__WHAT TO DO__. Below are the records. Gather each line that holds "étoiles".

[Entries taken from a collection]
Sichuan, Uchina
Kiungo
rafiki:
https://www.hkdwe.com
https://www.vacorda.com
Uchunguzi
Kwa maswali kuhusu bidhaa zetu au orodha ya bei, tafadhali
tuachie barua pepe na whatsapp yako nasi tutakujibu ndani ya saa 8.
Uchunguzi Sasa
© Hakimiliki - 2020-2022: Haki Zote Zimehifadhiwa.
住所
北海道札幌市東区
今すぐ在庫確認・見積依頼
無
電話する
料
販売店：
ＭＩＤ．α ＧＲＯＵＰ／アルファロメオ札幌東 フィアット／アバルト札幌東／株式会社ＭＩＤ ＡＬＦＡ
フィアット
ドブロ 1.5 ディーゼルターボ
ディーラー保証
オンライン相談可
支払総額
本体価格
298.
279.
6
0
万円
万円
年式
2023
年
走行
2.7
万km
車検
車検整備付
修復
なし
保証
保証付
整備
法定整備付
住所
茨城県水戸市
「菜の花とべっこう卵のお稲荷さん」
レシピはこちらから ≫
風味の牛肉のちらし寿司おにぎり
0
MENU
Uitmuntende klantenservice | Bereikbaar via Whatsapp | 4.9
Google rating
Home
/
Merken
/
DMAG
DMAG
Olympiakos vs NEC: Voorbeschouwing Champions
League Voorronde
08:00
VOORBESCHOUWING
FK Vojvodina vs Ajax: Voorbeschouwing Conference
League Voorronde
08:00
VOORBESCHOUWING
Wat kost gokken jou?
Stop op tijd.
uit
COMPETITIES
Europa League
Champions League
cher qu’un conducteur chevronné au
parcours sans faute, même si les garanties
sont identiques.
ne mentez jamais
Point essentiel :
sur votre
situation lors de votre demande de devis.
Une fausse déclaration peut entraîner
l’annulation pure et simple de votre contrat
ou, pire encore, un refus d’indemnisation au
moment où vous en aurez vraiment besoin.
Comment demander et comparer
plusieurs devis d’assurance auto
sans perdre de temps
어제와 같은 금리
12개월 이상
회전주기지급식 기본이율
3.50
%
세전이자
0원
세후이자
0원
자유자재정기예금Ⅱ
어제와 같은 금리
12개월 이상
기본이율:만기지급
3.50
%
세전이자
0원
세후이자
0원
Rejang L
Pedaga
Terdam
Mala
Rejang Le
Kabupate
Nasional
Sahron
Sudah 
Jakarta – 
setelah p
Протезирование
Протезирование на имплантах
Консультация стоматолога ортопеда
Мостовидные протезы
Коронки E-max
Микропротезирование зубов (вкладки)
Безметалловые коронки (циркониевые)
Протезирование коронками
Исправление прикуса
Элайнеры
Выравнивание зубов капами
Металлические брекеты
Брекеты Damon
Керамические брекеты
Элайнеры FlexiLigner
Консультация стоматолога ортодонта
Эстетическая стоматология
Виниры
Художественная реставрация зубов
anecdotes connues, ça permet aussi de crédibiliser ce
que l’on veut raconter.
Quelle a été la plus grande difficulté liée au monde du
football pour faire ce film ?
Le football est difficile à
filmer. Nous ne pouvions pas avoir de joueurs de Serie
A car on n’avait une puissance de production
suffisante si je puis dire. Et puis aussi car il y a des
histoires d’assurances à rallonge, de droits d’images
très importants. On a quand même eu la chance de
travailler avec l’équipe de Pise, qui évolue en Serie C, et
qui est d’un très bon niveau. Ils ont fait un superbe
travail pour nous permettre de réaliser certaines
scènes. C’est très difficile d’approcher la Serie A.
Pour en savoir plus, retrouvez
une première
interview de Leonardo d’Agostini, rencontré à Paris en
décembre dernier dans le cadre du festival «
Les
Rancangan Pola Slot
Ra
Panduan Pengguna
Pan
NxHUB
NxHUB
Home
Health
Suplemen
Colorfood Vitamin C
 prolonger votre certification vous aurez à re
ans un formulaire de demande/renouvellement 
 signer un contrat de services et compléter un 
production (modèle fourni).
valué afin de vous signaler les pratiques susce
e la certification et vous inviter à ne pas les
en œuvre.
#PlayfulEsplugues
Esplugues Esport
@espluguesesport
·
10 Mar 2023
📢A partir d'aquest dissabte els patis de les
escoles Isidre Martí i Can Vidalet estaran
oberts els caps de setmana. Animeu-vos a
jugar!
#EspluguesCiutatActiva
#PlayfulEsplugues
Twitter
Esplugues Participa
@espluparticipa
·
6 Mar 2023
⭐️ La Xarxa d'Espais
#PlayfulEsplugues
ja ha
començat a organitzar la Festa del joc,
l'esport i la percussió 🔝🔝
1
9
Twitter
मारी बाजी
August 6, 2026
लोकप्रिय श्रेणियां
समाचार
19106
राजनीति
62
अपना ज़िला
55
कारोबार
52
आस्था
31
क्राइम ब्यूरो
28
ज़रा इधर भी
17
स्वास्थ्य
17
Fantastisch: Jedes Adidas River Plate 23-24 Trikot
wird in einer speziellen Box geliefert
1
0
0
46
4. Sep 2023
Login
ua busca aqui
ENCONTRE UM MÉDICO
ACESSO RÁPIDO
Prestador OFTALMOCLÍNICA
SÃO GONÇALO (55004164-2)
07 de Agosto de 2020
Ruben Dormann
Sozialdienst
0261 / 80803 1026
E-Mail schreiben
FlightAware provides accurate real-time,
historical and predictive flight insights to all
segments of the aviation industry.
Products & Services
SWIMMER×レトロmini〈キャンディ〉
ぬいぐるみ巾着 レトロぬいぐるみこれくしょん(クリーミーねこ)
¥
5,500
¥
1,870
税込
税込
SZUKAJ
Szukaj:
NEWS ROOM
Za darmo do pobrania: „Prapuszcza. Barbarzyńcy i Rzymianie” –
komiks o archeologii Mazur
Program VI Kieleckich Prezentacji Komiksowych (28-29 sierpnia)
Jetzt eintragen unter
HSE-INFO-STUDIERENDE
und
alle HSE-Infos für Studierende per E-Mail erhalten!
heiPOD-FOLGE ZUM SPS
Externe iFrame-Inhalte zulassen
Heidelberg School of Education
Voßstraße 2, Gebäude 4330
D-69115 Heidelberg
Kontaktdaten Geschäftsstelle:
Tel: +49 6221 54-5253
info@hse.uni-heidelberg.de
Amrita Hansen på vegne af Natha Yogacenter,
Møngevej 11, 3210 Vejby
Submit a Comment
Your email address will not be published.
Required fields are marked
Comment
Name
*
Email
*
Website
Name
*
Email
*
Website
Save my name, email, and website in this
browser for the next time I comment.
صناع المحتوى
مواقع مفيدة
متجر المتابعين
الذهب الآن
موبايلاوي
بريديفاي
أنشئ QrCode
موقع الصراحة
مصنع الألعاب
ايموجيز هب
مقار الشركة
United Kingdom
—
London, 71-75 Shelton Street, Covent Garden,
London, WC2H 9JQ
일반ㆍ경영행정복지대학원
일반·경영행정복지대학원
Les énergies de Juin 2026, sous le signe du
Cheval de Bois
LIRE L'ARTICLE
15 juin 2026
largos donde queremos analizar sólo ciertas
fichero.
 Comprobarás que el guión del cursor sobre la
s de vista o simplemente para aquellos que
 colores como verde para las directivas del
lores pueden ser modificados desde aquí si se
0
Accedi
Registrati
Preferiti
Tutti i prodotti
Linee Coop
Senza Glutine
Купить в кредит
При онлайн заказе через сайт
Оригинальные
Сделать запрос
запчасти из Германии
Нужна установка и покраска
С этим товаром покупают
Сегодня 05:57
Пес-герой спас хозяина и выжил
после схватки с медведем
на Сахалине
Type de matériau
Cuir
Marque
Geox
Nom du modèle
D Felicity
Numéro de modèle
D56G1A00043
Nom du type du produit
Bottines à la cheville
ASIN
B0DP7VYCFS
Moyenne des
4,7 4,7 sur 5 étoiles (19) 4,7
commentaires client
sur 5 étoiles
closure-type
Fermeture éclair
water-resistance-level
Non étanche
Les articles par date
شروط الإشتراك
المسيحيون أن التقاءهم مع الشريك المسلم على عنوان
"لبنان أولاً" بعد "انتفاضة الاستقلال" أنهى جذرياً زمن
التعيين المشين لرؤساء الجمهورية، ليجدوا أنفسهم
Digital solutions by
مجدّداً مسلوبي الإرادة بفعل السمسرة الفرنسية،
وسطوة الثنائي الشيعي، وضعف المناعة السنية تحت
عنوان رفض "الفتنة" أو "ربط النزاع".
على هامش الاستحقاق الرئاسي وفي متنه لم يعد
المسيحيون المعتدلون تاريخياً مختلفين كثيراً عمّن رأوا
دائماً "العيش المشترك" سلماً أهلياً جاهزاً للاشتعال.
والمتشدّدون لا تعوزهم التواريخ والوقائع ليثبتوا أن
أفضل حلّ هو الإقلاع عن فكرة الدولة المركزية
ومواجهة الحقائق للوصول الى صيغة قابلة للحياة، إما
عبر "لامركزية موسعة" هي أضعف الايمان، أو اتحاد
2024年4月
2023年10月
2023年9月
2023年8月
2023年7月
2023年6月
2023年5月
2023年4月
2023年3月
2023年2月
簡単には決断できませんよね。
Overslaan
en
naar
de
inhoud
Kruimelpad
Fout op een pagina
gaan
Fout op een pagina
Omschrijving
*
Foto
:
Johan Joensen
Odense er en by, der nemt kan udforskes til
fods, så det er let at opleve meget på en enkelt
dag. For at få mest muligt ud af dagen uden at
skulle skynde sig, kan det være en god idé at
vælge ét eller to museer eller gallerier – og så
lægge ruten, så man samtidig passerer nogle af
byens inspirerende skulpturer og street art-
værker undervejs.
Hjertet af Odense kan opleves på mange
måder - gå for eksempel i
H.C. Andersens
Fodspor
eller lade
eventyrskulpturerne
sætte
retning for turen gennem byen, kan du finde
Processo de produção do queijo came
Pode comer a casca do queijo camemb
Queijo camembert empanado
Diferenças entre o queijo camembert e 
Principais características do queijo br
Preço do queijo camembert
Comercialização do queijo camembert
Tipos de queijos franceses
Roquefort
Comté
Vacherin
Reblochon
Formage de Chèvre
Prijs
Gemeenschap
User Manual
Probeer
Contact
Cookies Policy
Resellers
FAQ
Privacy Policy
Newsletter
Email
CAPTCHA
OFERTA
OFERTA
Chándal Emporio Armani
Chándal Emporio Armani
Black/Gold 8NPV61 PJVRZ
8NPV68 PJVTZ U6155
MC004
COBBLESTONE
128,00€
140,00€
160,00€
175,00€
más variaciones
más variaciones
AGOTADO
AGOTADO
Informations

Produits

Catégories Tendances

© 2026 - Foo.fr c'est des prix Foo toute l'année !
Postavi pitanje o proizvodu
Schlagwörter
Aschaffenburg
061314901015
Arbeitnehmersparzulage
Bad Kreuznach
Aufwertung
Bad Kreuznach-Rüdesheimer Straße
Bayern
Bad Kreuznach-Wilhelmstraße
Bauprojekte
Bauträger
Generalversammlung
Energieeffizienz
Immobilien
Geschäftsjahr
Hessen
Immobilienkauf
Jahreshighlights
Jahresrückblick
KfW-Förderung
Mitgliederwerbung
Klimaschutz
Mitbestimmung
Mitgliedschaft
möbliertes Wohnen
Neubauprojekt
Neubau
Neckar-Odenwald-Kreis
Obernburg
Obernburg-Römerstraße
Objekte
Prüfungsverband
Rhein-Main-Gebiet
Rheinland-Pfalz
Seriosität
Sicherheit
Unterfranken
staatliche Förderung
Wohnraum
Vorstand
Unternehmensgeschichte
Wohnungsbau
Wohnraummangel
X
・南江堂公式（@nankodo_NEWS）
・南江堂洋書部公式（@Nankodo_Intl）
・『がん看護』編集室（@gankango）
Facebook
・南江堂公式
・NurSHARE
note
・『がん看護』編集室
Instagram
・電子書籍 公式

__RESULT OF THE EXERCISE__.
4,7 4,7 sur 5 étoiles (19) 4,7
sur 5 étoiles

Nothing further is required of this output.